- _Directions for this task_:
For the material that follows, return exactly the lines from the one with "ре или в ее ближайших окрестностях." through the one with "квидировать немедленно, большая", both ends included.

- _Dataset entries_:
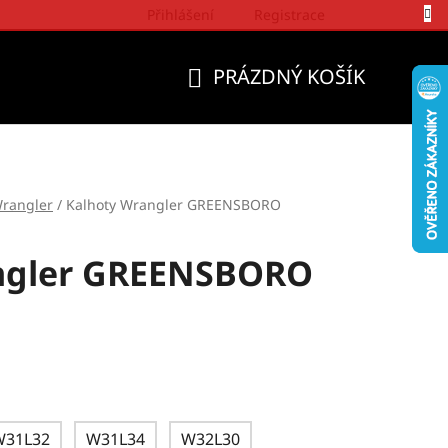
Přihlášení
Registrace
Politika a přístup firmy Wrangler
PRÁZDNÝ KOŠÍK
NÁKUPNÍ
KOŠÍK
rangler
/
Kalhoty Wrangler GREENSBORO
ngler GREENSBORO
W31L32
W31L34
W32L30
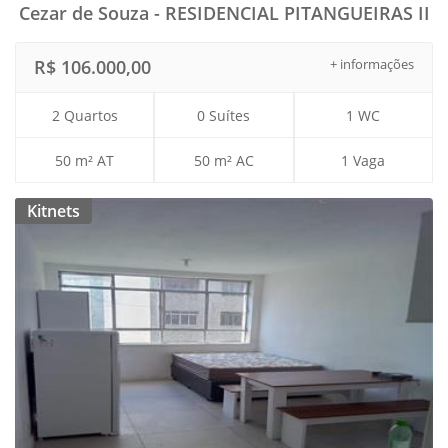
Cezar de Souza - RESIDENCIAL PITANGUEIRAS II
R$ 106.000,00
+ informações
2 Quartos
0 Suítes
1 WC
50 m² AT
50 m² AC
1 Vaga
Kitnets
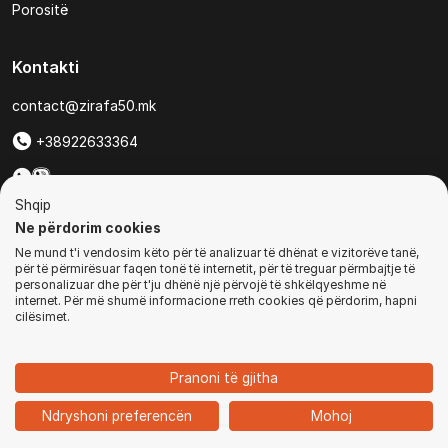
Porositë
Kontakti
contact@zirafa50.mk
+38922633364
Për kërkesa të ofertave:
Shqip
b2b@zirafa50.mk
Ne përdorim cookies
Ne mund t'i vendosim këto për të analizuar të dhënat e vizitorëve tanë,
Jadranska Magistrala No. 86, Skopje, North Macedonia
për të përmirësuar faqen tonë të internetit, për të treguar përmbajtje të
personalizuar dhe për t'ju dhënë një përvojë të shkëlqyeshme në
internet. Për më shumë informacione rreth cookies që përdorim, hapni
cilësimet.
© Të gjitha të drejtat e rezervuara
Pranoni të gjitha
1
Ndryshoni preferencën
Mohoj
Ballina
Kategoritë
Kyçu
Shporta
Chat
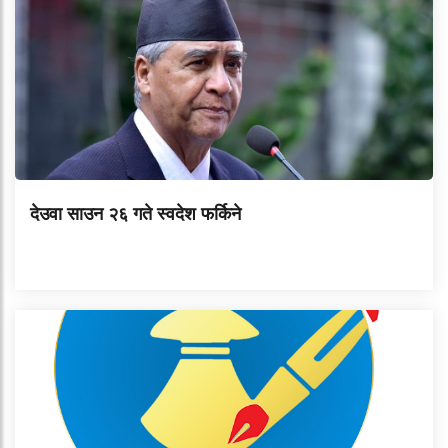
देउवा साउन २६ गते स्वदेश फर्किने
---
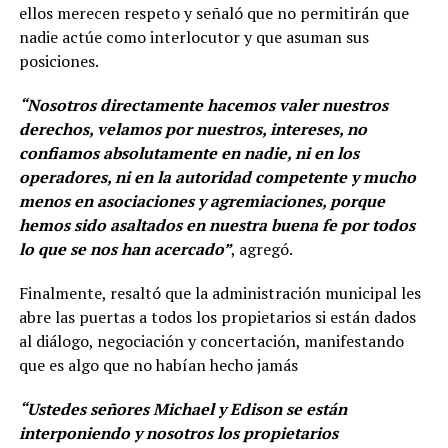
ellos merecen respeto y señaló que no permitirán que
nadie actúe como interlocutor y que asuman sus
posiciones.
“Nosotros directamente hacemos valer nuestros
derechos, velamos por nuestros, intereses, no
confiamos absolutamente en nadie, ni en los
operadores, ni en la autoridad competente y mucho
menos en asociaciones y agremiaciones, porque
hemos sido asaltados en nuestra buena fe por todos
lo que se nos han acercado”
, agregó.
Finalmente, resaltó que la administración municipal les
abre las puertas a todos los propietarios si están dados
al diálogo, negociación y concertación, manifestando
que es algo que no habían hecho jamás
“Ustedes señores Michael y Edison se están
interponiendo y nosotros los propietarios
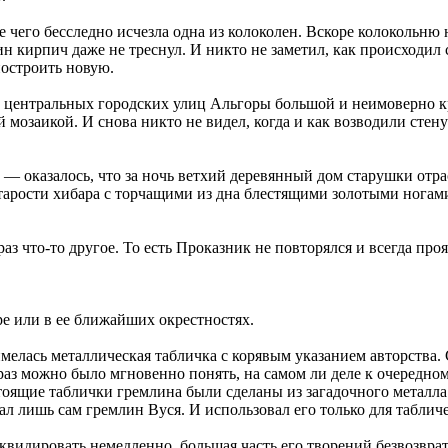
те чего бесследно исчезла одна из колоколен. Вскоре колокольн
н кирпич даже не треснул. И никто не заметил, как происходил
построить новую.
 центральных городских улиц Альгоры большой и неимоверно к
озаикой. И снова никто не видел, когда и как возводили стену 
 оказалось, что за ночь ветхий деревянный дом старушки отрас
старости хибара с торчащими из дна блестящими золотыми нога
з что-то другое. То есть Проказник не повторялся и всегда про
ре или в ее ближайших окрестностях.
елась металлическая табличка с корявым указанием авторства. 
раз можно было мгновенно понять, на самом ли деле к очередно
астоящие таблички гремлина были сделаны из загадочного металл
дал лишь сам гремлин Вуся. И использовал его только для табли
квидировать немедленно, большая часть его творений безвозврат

- _Answer to this exercise_:
ре или в ее ближайших окрестностях.
елась металлическая табличка с корявым указанием авторства. 
раз можно было мгновенно понять, на самом ли деле к очередно
астоящие таблички гремлина были сделаны из загадочного металл
дал лишь сам гремлин Вуся. И использовал его только для табли
квидировать немедленно, большая часть его творений безвозврат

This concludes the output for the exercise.